**Le tue istruzioni**
Restituisci senza alcuna modifica la parte del brano sulla cava di Ca’ Vico che si apre con le parole contenenti "Nel corso gli" e si chiude con "e inquinamento dell’ambiente.".

**Brano proposto**
/---

A seguito dell’incorporazione della EMI (nel 1992) e di C.E.M.I.C. (nel 1994) nella s.r.l. Ca’ Vico, quest’ultima ha chiesto la volturazione di tali autorizzazioni (che erano state nel frattempo prorogate), e la Giunta Regionale l’ha concessa rispettivamente con deliberazioni 17 maggio 1993, n. 2315, e 4 ottobre 1994, n. 4630.
In prossimità della loro scadenza, la s.r.l. Ca’ Vico ha presentato per entrambe istanza di ulteriore proroga, che la Regione ha concesso a condizione che venisse predisposto dalla richiedente un progetto unitario di ricomposizione ambientale nell’ambito del quale la stessa avrebbe potuto asportare il materiale non destinato a detta ricomposizione.
Con la delibera 22 novembre 1994, n. 5609, la Giunta Regionale ha approvato il menzionato progetto, ha fissato il termine di coltivazione della cava al 30 giugno 1998 (termine poi prorogato al 30 giugno 2003, con decreto dirigenziale 17 luglio 1998, n. 311) e ha dettato le prescrizioni per la ricomposizione del sito.
Nel corso gli anni, le autorità a vario titolo competenti hanno riscontrato una serie di violazioni da parte della s.r.l. Ca’ Vico (come l’escavazione abusiva con asporto di materiale in quantità superiore a quella autorizzata, l’abbandono e l’interramento di rifiuti, lo scarico di limi derivanti dal lavaggio di inerti nel lago di cava e nel terreno), con grave deturpamento dei luoghi e inquinamento dell’ambiente.

\---

Output strutturati della stima di posa
/---

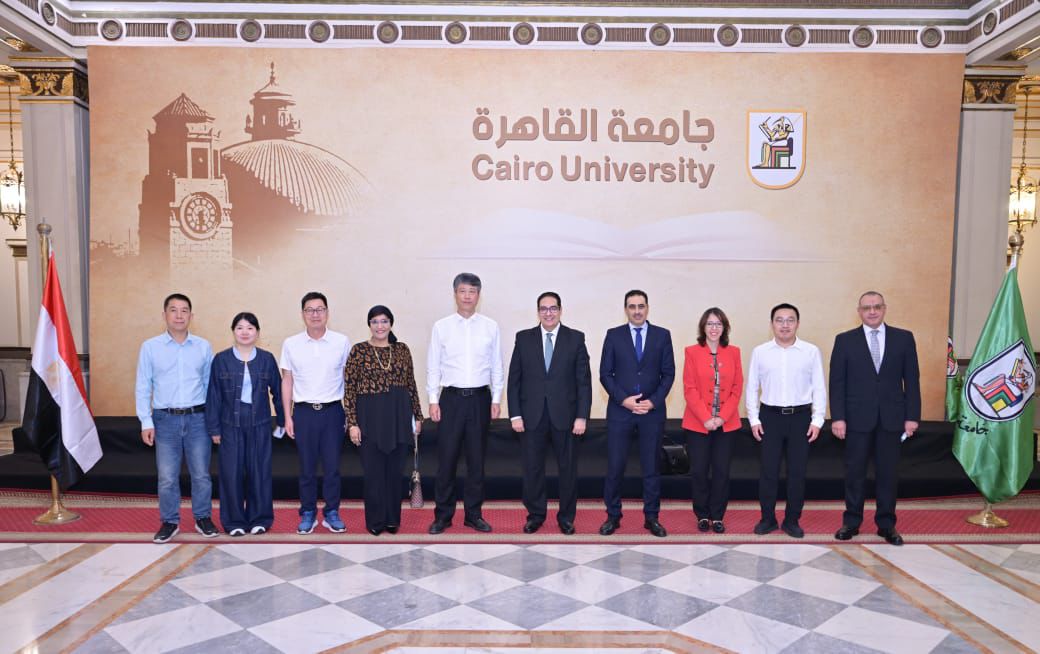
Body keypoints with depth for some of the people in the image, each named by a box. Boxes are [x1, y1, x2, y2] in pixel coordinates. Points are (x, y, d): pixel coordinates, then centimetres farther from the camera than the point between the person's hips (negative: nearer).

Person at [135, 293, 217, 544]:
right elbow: (142, 387, 2)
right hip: (166, 419, 0)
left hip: (198, 418, 1)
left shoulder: (203, 347, 3)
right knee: (167, 477, 5)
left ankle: (203, 518, 23)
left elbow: (210, 384, 6)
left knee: (201, 474, 7)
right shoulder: (150, 347, 1)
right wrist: (146, 422, -3)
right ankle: (169, 522, 21)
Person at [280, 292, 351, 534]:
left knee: (332, 466, 5)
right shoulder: (291, 344, 2)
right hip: (304, 412, 1)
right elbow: (287, 381, 6)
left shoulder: (342, 342, 0)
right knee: (307, 467, 7)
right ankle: (308, 514, 20)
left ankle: (331, 513, 17)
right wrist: (287, 416, 3)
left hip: (333, 411, 0)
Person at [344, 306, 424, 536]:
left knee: (394, 470, 10)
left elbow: (411, 385, 10)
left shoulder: (402, 349, 6)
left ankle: (392, 519, 23)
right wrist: (352, 423, -9)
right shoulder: (359, 350, -3)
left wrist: (417, 416, 8)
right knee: (374, 471, 5)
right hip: (370, 415, -2)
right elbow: (349, 389, -4)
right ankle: (375, 521, 19)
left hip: (399, 415, 3)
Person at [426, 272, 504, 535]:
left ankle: (474, 514, 20)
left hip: (480, 398, 1)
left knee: (476, 459, 8)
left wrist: (496, 399, 2)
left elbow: (497, 366, 6)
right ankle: (443, 515, 14)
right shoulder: (441, 326, 1)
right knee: (446, 459, 2)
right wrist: (433, 400, -2)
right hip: (451, 398, -1)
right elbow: (433, 366, 3)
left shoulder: (491, 326, 3)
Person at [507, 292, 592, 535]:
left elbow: (584, 380, 0)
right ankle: (535, 514, 24)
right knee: (532, 468, 8)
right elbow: (514, 379, 3)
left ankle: (566, 516, 23)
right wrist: (515, 414, -3)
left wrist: (582, 416, -7)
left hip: (565, 415, 0)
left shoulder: (576, 338, 2)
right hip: (531, 415, 1)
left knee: (568, 467, 8)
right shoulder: (524, 338, 4)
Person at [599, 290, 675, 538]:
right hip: (620, 409, 0)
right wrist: (623, 399, -11)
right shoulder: (614, 335, 3)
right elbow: (605, 373, 1)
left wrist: (653, 401, -8)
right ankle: (613, 516, 15)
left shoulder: (662, 335, 4)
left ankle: (651, 517, 18)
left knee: (651, 466, 7)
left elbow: (668, 373, 3)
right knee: (615, 466, 2)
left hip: (653, 410, 1)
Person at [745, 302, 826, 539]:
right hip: (770, 416, 0)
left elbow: (819, 388, 1)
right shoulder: (760, 352, 1)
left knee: (797, 471, 7)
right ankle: (767, 518, 19)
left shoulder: (811, 351, 0)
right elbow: (752, 387, 5)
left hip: (801, 416, 0)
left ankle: (792, 520, 20)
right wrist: (753, 419, 0)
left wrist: (817, 420, -4)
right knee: (768, 470, 5)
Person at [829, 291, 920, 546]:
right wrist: (837, 417, -8)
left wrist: (912, 416, -2)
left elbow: (912, 379, 4)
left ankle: (886, 524, 20)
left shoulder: (904, 338, 5)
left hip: (891, 417, 1)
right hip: (857, 417, -1)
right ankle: (851, 521, 18)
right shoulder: (844, 340, 2)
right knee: (854, 472, 7)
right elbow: (837, 382, -1)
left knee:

\---

**Risposta**
Nel corso gli anni, le autorità a vario titolo competenti hanno riscontrato una serie di violazioni da parte della s.r.l. Ca’ Vico (come l’escavazione abusiva con asporto di materiale in quantità superiore a quella autorizzata, l’abbandono e l’interramento di rifiuti, lo scarico di limi derivanti dal lavaggio di inerti nel lago di cava e nel terreno), con grave deturpamento dei luoghi e inquinamento dell’ambiente.